EN esta crisis del coronavirus ya hemos perdido definitivamente el sentido del ridículo. La gente del lado derecho dice: habría que escuchar a Pedro y Pablo (y su coro de groupies) si el PP hiciera estas cosas que vemos todos los días. Pero ni el PP ni el PSOE. No es una polémica más de izquierdas o derechas, sino que es un insulto a la inteligencia elemental. Nos toman por imbéciles, y ya hay barra libre para todo. El último ejemplo es el de los muertos del coronavirus. Sorprendentemente, el pasado lunes, desaparecieron de la lista 1.918 muertos. A la gente adicta le pareció de lo más normal. Oye, que no eran uno, ni dos, sino  cerca de dos mil. ¿Dónde está esa calculadora, María Jesús?

ALGUNAS semanas antes de empezar el confinamiento, la Diputación Provincial de Cádiz publicó un bonito libro del profesor José Antonio Hernández Guerrero, titulado La soledad de los ancianos. Con un formato manejable, presentación didáctica y algunas ilustraciones del autor, aporta una interesante reflexión sobre dos conceptos que suelen ir unidos: la soledad y la ancianidad. En las circunstancias actuales, el libro es casi profético (o quizá no dejó de serlo nunca), porque incide en la necesidad de no abandonar a las personas mayores, a los que antaño se llamaba viejos y ahora se vuelve a denominar ancianos. Ellos necesitan la amistad y la compañía: “el acompañante sensible, respetuoso, experto y generoso”, según dice José Antonio Hernández Guerrero. Quizás ahora, y en el futuro, más que nunca.

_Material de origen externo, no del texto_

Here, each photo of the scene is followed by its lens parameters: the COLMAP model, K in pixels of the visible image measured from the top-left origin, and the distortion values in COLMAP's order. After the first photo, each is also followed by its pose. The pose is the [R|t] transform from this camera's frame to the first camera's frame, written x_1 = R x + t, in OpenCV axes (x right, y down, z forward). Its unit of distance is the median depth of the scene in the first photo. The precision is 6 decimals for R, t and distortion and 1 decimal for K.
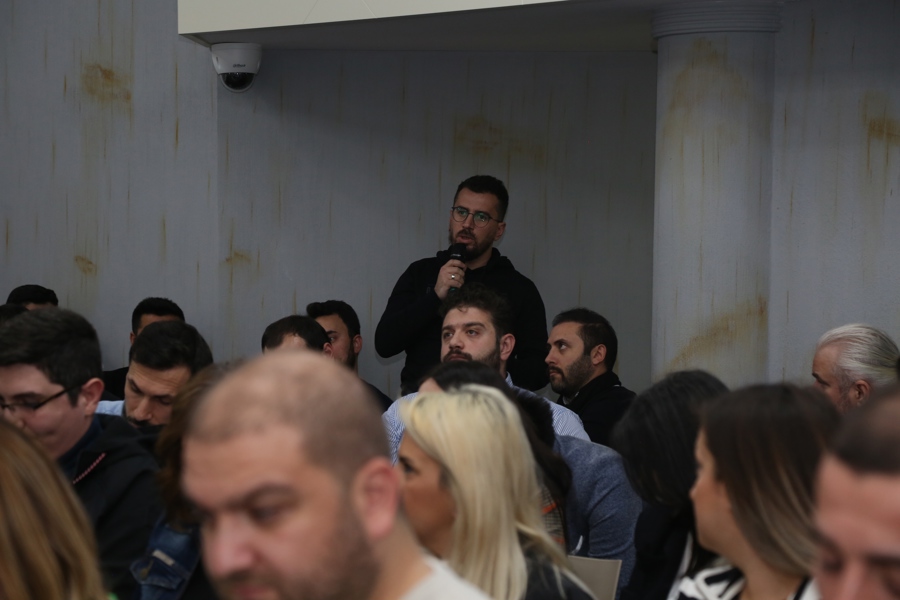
lens RADIAL K [[2482.7, 0, 450.0], [0, 2482.7, 300.0], [0, 0, 1]] dist [0.651068, 0.180178]
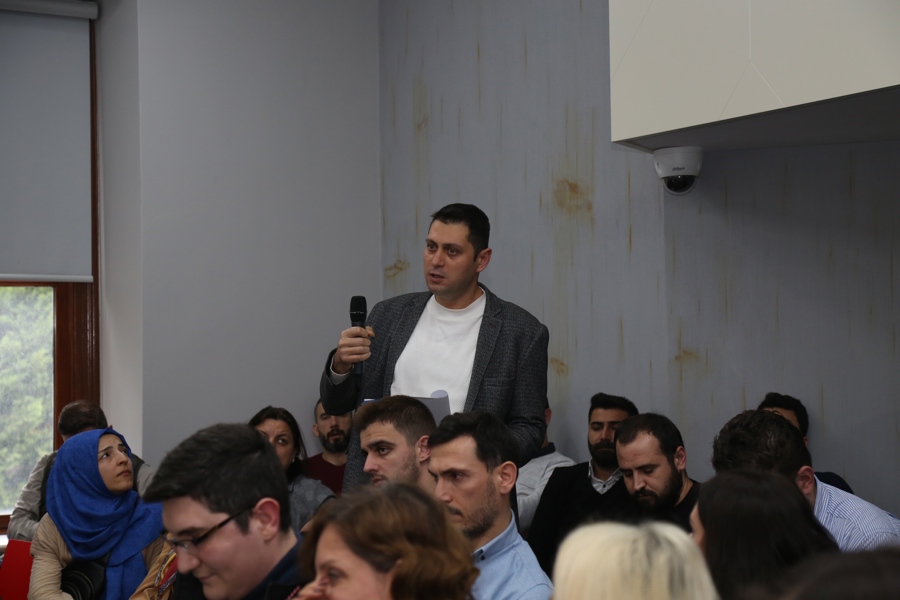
lens RADIAL K [[2022.0, 0, 450.0], [0, 2022.0, 300.0], [0, 0, 1]] dist [0.428758, 0.103382]
pose [[0.956679, -0.036098, -0.288897, 0.063698], [0.023023, 0.998556, -0.048531, -0.001474], [0.290232, 0.039778, 0.956129, 0.174283]]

A mi modo de ver, no es justo echar las culpas del coronavirus a Kichi. Así como el PP tiene la culpa de que el PSOE y Unidas Podemos pacten con Bildu (esa parida dijo el presidente del Gobierno, Pedro Sánchez, que fue quien pactó), yo estoy bastante seguro de que Kichi no ha contribuido a difundir el coronavirus. Tampoco a frenarlo, sino que mayormente ha aprovechado para confinarse y no hacer nada. Por eso, cuando ha llegado el momento de la desescalada, resultó que Kichi iba con el pie cambiado, esperaba que el encierro durase casi todo el verano. Por eso, no abre las playas a tiempo, ni en general adopta medidas, y no hace ni el huevo. Kichi se confinó a sí mismo, y se nos ha convertido en un taoísta viñero, como si fuera partidario de la wu wei, que no tiene nada que ver con Wuhan, sino que es la no acción. Sin acción vivía la mar de bien.

EL ingreso mínimo vital que aprobará mañana el Gobierno no es lo mismo que la renta universal básica. No consiste en que todos los españoles e inmigrantes perciban una paguita de Pedro Sánchez. Esa diferencia de conceptos es esencial. Soy partidario del ingreso mínimo vital. También de que sea transitorio, excepcional, y para las personas realmente necesitadas. Y que no sea un donativo de la caridad del Estado, sino vinculado a buscar empleo. No puede ser un chollo sin final, como pretendía Pablo Iglesias, porque en tal caso fomentarán el fraude fiscal y las chapuzas en dinero negro, perjudicando a autónomos y trabajadores legales. Pero es cierto que, en estos momentos, muchas familias han quedado arruinadas, más aún en Cádiz, donde ya había demasiada miseria. Esas ayudas pueden ser vitales.

ESTAMOS volviendo a todas las cosas del franquismo: a las colas del hambre, a la mayoría silenciosa, a los partes oficiales, al contubernio comunista, a las marchas de coches como las del día de San Cristóbal, y a los consultorios. La gente pregunta y el mando único responde. El consultorio de Elena Francis empezó en 1947, en los años del hambre, y duró hasta 1984, cuando ya estaba Felipe González en la Moncloa. Ahora vuelven los consultorios, como vuelve el hambre. Al de Elena Francis lo acusaron de ser carca, y ajustado a la moral de la época que imponía la dictadura, como si en esta época no hubiera otra dictadura que impone su moral.